Kommentar zur Lage im Nahen Osten

Kommentar zur Lage in Nahost : Kriegsgefahren weit über Teheran hinaus

Die Lage im Nahen Osten ist brenzlig – auch für Europa. Es gäbe allen Grund zu mehr europäischen diplomatischen Anstrengungen, kommentiert unser Autor.
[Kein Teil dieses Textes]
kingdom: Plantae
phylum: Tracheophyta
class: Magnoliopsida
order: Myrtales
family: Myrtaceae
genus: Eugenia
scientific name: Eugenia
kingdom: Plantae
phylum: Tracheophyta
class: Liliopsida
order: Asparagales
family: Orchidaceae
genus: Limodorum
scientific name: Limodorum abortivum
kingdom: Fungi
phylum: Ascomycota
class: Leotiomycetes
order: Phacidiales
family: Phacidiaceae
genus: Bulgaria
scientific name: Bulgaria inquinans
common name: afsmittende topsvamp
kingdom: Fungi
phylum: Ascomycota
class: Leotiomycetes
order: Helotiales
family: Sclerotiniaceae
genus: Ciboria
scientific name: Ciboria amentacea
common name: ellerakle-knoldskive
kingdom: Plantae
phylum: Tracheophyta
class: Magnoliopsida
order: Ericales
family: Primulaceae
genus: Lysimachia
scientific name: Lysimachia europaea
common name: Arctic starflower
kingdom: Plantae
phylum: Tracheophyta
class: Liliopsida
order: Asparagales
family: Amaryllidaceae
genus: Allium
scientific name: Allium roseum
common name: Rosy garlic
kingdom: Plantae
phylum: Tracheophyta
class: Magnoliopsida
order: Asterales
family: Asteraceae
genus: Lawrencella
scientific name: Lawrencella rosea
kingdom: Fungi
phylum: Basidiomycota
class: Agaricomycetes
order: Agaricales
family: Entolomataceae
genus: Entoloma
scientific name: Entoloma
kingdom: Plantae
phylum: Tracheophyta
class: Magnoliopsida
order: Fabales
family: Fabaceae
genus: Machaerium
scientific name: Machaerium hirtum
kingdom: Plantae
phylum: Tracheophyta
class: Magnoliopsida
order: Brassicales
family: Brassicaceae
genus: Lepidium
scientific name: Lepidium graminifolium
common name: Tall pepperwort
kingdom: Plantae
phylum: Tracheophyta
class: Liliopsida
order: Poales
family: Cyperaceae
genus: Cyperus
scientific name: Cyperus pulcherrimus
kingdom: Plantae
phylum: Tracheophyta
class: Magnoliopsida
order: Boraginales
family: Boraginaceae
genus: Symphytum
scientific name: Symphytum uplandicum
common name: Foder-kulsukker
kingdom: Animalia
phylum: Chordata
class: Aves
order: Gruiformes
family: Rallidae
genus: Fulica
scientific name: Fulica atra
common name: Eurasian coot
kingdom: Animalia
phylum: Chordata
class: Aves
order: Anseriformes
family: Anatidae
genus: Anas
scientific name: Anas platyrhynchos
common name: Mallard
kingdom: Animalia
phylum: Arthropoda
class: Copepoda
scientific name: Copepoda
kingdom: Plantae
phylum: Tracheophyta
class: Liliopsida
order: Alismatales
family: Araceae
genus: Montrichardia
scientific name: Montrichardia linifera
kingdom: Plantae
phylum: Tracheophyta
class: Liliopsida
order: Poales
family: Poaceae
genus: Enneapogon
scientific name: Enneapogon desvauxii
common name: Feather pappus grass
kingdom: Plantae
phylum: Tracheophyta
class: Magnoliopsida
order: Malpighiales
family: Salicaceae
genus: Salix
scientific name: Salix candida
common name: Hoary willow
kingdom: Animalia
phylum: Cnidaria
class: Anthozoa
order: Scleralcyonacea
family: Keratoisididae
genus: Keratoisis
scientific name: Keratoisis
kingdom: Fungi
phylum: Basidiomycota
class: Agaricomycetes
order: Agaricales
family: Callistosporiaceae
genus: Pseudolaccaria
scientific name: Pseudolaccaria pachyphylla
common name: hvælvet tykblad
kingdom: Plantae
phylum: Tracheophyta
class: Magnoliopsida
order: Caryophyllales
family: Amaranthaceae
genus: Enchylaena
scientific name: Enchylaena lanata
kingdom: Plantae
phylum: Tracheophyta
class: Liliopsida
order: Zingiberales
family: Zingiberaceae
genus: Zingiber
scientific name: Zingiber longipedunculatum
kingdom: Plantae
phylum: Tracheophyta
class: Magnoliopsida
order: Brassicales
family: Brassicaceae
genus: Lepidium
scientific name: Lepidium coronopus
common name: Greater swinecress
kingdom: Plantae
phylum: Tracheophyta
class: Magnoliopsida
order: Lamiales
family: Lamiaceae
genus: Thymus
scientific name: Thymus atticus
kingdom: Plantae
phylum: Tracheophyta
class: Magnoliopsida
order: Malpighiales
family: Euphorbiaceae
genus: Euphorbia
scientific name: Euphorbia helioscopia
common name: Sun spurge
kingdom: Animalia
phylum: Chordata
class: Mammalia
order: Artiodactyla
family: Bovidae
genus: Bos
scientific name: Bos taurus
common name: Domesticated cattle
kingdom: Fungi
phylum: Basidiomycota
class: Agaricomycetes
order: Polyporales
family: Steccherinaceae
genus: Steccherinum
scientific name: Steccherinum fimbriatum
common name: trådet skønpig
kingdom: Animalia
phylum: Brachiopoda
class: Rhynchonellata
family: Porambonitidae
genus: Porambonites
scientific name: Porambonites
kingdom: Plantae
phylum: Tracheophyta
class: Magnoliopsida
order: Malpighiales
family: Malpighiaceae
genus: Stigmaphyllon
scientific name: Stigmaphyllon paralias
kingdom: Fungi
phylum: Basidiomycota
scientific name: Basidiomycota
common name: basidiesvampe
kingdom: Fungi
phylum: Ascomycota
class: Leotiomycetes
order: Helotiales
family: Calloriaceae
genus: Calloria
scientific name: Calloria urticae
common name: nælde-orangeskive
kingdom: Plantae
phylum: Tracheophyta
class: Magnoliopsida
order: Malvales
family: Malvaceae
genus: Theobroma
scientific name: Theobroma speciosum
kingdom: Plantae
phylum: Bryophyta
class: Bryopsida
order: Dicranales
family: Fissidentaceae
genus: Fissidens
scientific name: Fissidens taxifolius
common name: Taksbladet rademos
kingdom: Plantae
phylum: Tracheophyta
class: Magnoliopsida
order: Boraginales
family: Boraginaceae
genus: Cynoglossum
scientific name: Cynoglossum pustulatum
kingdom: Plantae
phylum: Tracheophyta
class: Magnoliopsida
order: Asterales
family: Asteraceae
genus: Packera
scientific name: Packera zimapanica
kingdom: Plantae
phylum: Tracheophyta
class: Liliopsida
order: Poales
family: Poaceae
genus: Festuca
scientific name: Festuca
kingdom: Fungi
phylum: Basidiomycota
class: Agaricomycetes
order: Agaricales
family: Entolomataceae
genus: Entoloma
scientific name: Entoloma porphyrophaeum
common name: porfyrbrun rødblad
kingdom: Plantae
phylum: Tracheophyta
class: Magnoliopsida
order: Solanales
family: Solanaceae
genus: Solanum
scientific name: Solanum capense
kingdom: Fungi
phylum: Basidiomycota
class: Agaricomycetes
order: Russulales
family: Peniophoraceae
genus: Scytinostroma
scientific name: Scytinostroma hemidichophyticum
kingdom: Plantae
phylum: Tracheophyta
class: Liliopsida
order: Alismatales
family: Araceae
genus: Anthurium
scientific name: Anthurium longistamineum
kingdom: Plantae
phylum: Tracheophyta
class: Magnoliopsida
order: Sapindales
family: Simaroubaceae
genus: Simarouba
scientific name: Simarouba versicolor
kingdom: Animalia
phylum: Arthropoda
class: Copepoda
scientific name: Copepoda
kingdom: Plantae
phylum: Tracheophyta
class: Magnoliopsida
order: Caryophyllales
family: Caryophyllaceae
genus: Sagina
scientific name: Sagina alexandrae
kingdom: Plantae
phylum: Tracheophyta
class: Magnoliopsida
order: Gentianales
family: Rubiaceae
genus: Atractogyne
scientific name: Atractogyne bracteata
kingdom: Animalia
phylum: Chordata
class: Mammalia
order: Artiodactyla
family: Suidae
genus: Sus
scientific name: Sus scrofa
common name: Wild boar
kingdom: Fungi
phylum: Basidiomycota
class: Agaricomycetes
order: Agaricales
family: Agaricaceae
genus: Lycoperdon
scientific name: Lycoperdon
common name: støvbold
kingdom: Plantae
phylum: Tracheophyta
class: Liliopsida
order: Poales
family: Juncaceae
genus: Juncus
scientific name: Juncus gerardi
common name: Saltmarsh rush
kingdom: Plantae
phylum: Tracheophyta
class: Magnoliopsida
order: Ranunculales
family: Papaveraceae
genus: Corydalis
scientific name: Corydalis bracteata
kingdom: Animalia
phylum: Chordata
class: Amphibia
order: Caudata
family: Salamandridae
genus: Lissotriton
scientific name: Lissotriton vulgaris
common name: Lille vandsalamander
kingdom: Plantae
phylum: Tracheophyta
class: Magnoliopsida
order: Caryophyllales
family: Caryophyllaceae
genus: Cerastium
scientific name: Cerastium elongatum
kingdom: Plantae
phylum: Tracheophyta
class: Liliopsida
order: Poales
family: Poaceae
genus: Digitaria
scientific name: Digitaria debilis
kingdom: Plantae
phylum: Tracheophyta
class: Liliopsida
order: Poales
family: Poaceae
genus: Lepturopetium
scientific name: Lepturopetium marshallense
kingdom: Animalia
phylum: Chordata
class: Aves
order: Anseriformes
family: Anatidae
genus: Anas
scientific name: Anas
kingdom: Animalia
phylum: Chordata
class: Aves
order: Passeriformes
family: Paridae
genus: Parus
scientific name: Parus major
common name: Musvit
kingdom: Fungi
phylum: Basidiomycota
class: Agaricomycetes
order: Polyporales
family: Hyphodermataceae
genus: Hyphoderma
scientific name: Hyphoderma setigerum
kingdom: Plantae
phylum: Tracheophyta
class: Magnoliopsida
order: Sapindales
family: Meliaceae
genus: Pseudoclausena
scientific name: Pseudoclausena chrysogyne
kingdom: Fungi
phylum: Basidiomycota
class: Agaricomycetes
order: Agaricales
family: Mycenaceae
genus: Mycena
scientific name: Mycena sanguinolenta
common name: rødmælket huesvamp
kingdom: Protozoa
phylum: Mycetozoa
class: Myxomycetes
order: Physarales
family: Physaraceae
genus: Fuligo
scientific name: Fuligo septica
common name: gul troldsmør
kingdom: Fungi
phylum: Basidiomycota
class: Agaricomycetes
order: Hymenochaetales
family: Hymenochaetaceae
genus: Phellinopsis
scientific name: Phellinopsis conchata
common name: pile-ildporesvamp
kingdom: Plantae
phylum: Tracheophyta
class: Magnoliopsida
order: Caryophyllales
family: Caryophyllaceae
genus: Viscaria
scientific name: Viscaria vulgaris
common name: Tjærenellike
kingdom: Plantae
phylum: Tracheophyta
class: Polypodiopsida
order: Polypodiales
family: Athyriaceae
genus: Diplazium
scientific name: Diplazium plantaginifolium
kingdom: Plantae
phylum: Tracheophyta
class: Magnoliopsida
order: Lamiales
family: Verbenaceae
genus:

Die Situation im Nahen Osten ähnelt auf frappierende Weise den Beschreibungen, die der australische Historiker Christopher Clark in seinem Buch von den „Schlafwandlern“ zum Hineinrutschen Europas in den Ersten Weltkrieg geliefert hat: zu viele Akteure, die zunehmend auf gewaltsame Lösungen setzten und sich über die Tragweite ihrer jeweiligen Handlungen zu wenig bewusst waren.

Die Drohnenangriffe von 2019 auf die saudischen Erdölanlagen sind mit den Schüssen von 1914 in Sarajevo auf den österreichisch-ungarischen Thronfolger und seine Frau nicht vergleichbar. Aber heute wie damals geht es um Vermutungen über die Drahtzieher, die dahinterstehenden staatlichen Akteure. Und heute wie damals kann eine militärische Antwort eine Kettenreaktion weit über den Kernkonflikt zwischen Wien und Belgrad, zwischen Riad und Teheran hinaus auslösen.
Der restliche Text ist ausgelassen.